Here is what I want from database.
Unless I misunderstand, you can SELECT DISTINCT on multiple columns:
SELECT
DISTINCT designID,
designColor,
width,
height,
price
FROM tbl_name
ORDER BY designColor
This will give you all the unique rows. If you have, for example, two designID values across 15 total rows with 2 and 3 different designColor values respectively, this will give you 5 rows.
If you don't care which row will be returned, you could use MAX and a subquery-group by:
create table #test(
SKU int,
designID varchar(10),
designColor varchar(10),
width int,
height int,
price real,
etc varchar(50)
)
insert into #test values(123, 'A-1' ,'RED', 2, 3, '200', 'etc')
insert into #test values(135, 'A-2' ,'BLUE', 8, 4, '150', 'etc')
insert into #test values(128, 'A-2' ,'YELLOW', 6, 9, '300', 'etc')
select t.* FROM #test t INNER JOIN
(
SELECT MAX(SKU) as MaxSKU,designID
FROM #test
GROUP BY designID
) tt
ON t.SKU = tt.MaxSKU;
drop table #test;
Result:
SKU designID designColor width height price etc
123 A-1 RED 2 3 200 etc
135 A-2 BLUE 8 4 150 etc
If they are all guaranteed to be duplicate (100% i.e. all columns) then a distinct would be your friend. i.e.

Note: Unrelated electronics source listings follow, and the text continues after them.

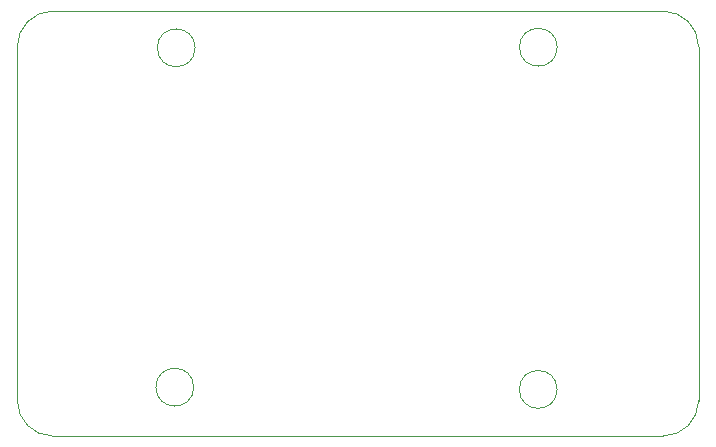
<source format=gbr>
%TF.GenerationSoftware,KiCad,Pcbnew,9.0.0*%
%TF.CreationDate,2025-08-20T16:33:56-07:00*%
%TF.ProjectId,flatchord,666c6174-6368-46f7-9264-2e6b69636164,rev?*%
%TF.SameCoordinates,Original*%
%TF.FileFunction,Profile,NP*%
%FSLAX46Y46*%
G04 Gerber Fmt 4.6, Leading zero omitted, Abs format (unit mm)*
G04 Created by KiCad (PCBNEW 9.0.0) date 2025-08-20 16:33:56*
%MOMM*%
%LPD*%
G01*
G04 APERTURE LIST*
%TA.AperFunction,Profile*%
%ADD10C,0.050000*%
%TD*%
G04 APERTURE END LIST*
D10*
X230878680Y-101500000D02*
G75*
G02*
X227878680Y-104499980I-2999980J0D01*
G01*
X173200000Y-101500000D02*
X173200000Y-71521300D01*
X173200000Y-71521320D02*
G75*
G02*
X176189046Y-68521320I3000000J20D01*
G01*
X176189046Y-68521320D02*
X227878680Y-68521320D01*
X227878680Y-68521320D02*
G75*
G02*
X230878680Y-71521320I20J-2999980D01*
G01*
X176200000Y-104500000D02*
G75*
G02*
X173200000Y-101500000I0J3000000D01*
G01*
X227878680Y-104500000D02*
X176200000Y-104500000D01*
X230878680Y-71521300D02*
X230878680Y-101500000D01*
%TO.C,J1*%
X188130000Y-100360000D02*
G75*
G02*
X184930000Y-100360000I-1600000J0D01*
G01*
X184930000Y-100360000D02*
G75*
G02*
X188130000Y-100360000I1600000J0D01*
G01*
X188250000Y-71630000D02*
G75*
G02*
X185050000Y-71630000I-1600000J0D01*
G01*
X185050000Y-71630000D02*
G75*
G02*
X188250000Y-71630000I1600000J0D01*
G01*
X218899340Y-100550000D02*
G75*
G02*
X215699340Y-100550000I-1600000J0D01*
G01*
X215699340Y-100550000D02*
G75*
G02*
X218899340Y-100550000I1600000J0D01*
G01*
X218910000Y-71580000D02*
G75*
G02*
X215710000Y-71580000I-1600000J0D01*
G01*
X215710000Y-71580000D02*
G75*
G02*
X218910000Y-71580000I1600000J0D01*
G01*
%TD*%
M02*

</source>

SELECT DISTINCT design_id, designColor, width, height, price FROM tbl_name
This will give distinct values on everything except SKU (which will always be unique and foil your distinct.
If you want unique designId values and the other results are different, then you need to figure out which of the values you want. If you really don't care, you can just arbitarily pick and aggregate function (say, MIN) and use GROUP BY
i.e.
SELECT designID, MIN(designColor) FROM tbl_name GROUP BY designID
This will give you a unique design id and a value for the other columns.
If you want the designID for the biggest skew, you could use a ranking function i.e.
;WITH rankedSKUs
AS
(
SELECT SKU, ROW_NUMBER() OVER(ORDER BY SKU DESC) as id
FROM tbl_name
)
SELECT *
FROM tbl_name T
WHERE EXISTS(SELECT * FROM rankedSKUs where id = 1 and SKU = T.sku)
This will return all columns for each distinct designID taking the largest value for SKU as authoritative for each designed.
If you want return every field, you might as well remove the distinct (assuming you have an id like you seem to).
Your request is really weird because if you take say,
SELECT DISTINCT designID
FROM tbl_name
you get a list of unique design id's, and if you then look up in the table for all rows with those id's, you'll get every single row in the table.
As a side note, the use of distinct usually means you designed your database badly (ie, not normalized) or that you designed your query badly (ie, you know, really badly). My money is on the former.
If you use LINQ you can use something like this:
get_data_context().my_table.GroupBy( t => t.designID ).Select( t => new { t.Key,
REST = t.Select( u => new { u.SKU , u.designID , u.designColor , u.width ,
u.height , u.price } ) } );